Friedrich Siegfried Heinrich Ludwig von Gerdtell (4 February 1872 in Braunschweig – 1954) was a German theologian associated with the Disciples of Christ movement.

Ludwig von Gerdtell was born into an aristocratic Prussian family, his father and grandfather were officers in the Potsdam Guards Regiment. He did not follow this tradition and studied law, then theology with an emphasis on New Testament Studies. From 1902 to 1908 he worked as a traveling secretary for the German Student Christian Association. In 1908/09 he received his Ph.D. from the University of Erlangen with his work on Rudolf Eucken's position on early Christianity. He came to the conclusion that the statements of the New Testament church and the state disagreed. Between 1905 and 1928 he published six titles in the series Brennende Fragen der Weltanschauung für denkende moderne Menschen (Burning questions for modern-minded people) dealing in a critical manner with dogmas and interpretations. He decided that the church needed reform on the basis of the New Testament and was initially close to the Baptists but broke with them and SCM in the summer of 1909. He continued for a period friendship with Eberhard Arnold in Leipzig.

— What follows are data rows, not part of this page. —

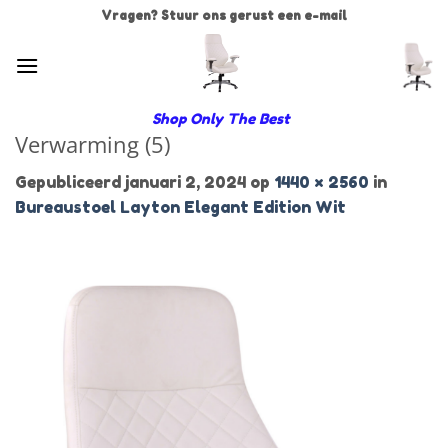
Ga
Vragen? Stuur ons gerust een e-mail
naar
inhoud
Shop Only The Best
Verwarming (5)
Gepubliceerd
januari 2, 2024
op
1440 × 2560
in
Bureaustoel Layton Elegant Edition Wit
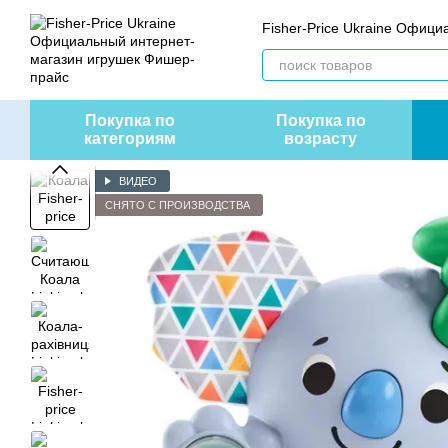
Перейти к основному контенту
Fisher-Price Ukraine Офиц
Покупка по
Покупка по
категориям
возрасту
ВИДЕО
СНЯТО С ПРОИЗВОДСТВА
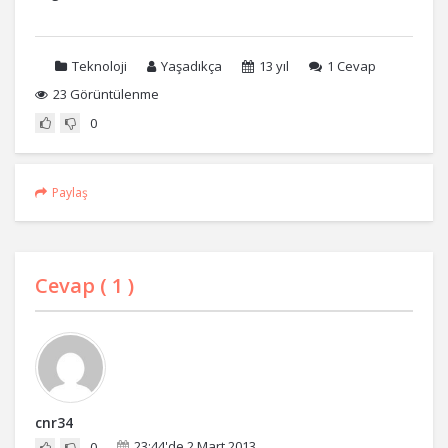
Teknoloji
Yaşadıkça
13 yıl
1
Cevap
23 Görüntülenme
0
Paylaş
Cevap (
1
)
cnr34
23:44'de 2 Mart 2013
0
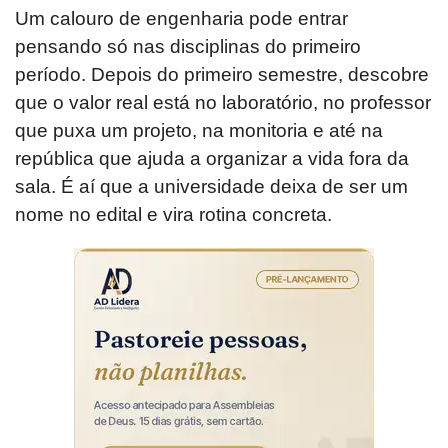
Um calouro de engenharia pode entrar
pensando só nas disciplinas do primeiro
período. Depois do primeiro semestre, descobre
que o valor real está no laboratório, no professor
que puxa um projeto, na monitoria e até na
república que ajuda a organizar a vida fora da
sala. É aí que a universidade deixa de ser um
nome no edital e vira rotina concreta.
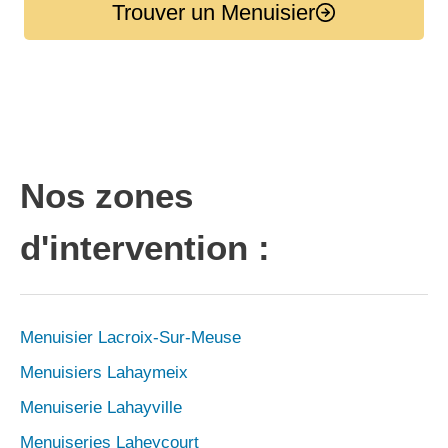
Trouver un Menuisier
Nos zones
d'intervention :
Menuisier Lacroix-Sur-Meuse
Menuisiers Lahaymeix
Menuiserie Lahayville
Menuiseries Laheycourt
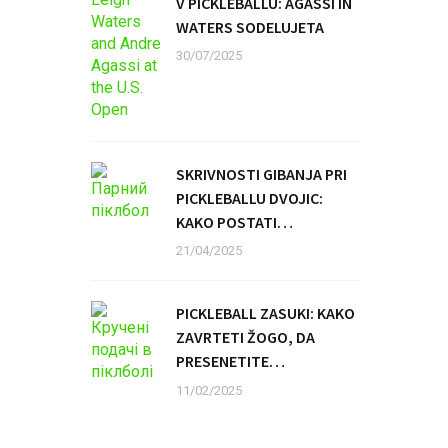
V PICKLEBALLU: AGASSI IN
WATERS SODELUJETA
30/07/2025
SKRIVNOSTI GIBANJA PRI
PICKLEBALLU DVOJIC:
KAKO POSTATI
NEPREMAGLJIV TANDEM
21/04/2025
PICKLEBALL ZASUKI: KAKO
ZAVRTETI ŽOGO, DA
PRESENETITE
NASPROTNIKA
11/02/2025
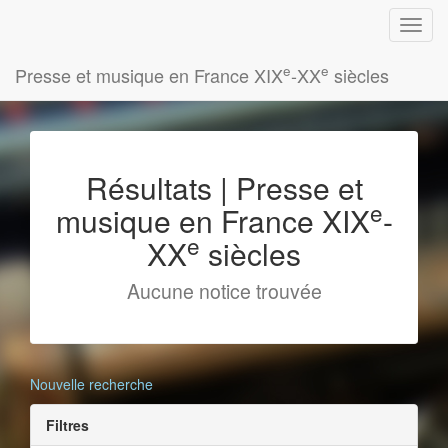
e
e
Presse et musique en France XIX
-XX
siècles
Résultats | Presse et
e
musique en France XIX
-
e
XX
siècles
Aucune notice trouvée
Nouvelle recherche
Filtres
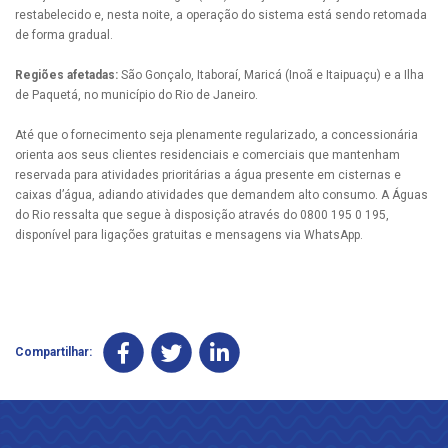
restabelecido e, nesta noite, a operação do sistema está sendo retomada
de forma gradual.
Regiões afetadas:
São Gonçalo, Itaboraí, Maricá (Inoã e Itaipuaçu) e a Ilha
de Paquetá, no município do Rio de Janeiro.
Até que o fornecimento seja plenamente regularizado, a concessionária
orienta aos seus clientes residenciais e comerciais que mantenham
reservada para atividades prioritárias a água presente em cisternas e
caixas d’água, adiando atividades que demandem alto consumo. A Águas
do Rio ressalta que segue à disposição através do 0800 195 0 195,
disponível para ligações gratuitas e mensagens via WhatsApp.
Compartilhar:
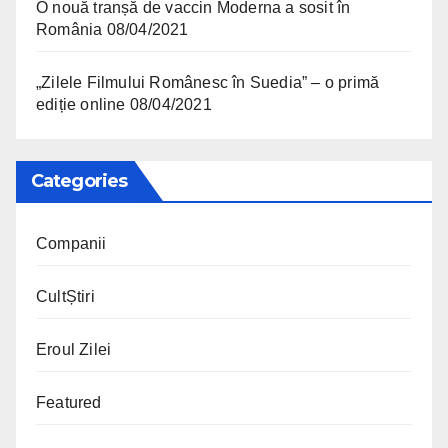
O nouă tranșă de vaccin Moderna a sosit în
România
08/04/2021
„Zilele Filmului Românesc în Suedia” – o primă
ediție online
08/04/2021
Categories
Companii
CultȘtiri
Eroul Zilei
Featured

Then in 1912 Gerdtell was introduced by a friend in London to the Christadelphians in Birmingham, in particular Professor Thomas Turner, and through him began to associate with the German Christadelphians in Stuttgart and Berlin, from 1912-1930. From 1926-1928 the German Christadelphian Albert Maier arranged for Gerdtell to lecture to large audiences in Stuttgart.

Gerdtell also came into contact with the Disciples of Christ in America and influenced the association. Shortly thereafter, under the leadership of Dean E. Walker, an organization in the U.S. who wanted to support his efforts. Then Gerdtell increasingly came to associate with the Disciples of Christ.

Gerdtell was a staunch opponent of Adolf Hitler's policies from the 1920s spoke more and more openly against the Nazis. In January 1934, he made a comment while shopping at the local tobacco shop at Schöneiche Berlin to the effect that Hitler was synonymous with war. Subsequently, he was denounced by a neighbor. Only because of the courageous intervention of municipal policeman Max Dittrich was it possible for Gerdtell to escape during the night to avoid arrest and the following day. After flight through Switzerland, Italy and England, he arrived in the United States. All his property was confiscated. With the assistance Dean E. Walker he found employment teaching at the Department of Religion of Butler University in Indianapolis. After the Second World War he founded the European Evangelistic Society.

==Works==
- Rudolf Euckens Christentum. Für Gebildete aller Stände, Becker, Eilenburg 1909
- Exreichskanzler Michaeli
- Die Urchristlichen Wunder vor dem Forum der modernen Weltanschauung Translated: Have We Satisfactory Evidence of the New Testament Miracles?